Data for processing:
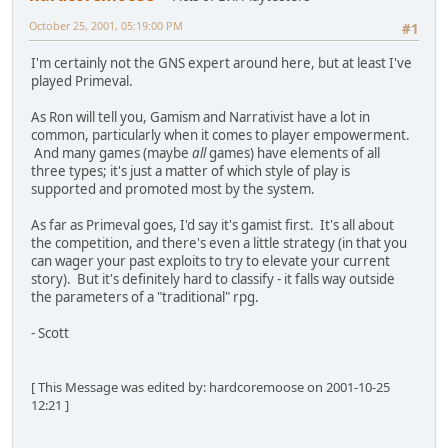
October 25, 2001, 05:19:00 PM
#1
I'm certainly not the GNS expert around here, but at least I've
played Primeval.
As Ron will tell you, Gamism and Narrativist have a lot in
common, particularly when it comes to player empowerment.
And many games (maybe
all
games) have elements of all
three types; it's just a matter of which style of play is
supported and promoted most by the system.
As far as Primeval goes, I'd say it's gamist first. It's all about
the competition, and there's even a little strategy (in that you
can wager your past exploits to try to elevate your current
story). But it's definitely hard to classify - it falls way outside
the parameters of a "traditional" rpg.
- Scott
[ This Message was edited by: hardcoremoose on 2001-10-25
12:21 ]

Action item:
Nothing but the lines from the one containing "[ This Message" through the last line of the data above should be given again, each exactly as it stands.

Task solution:
[ This Message was edited by: hardcoremoose on 2001-10-25
12:21 ]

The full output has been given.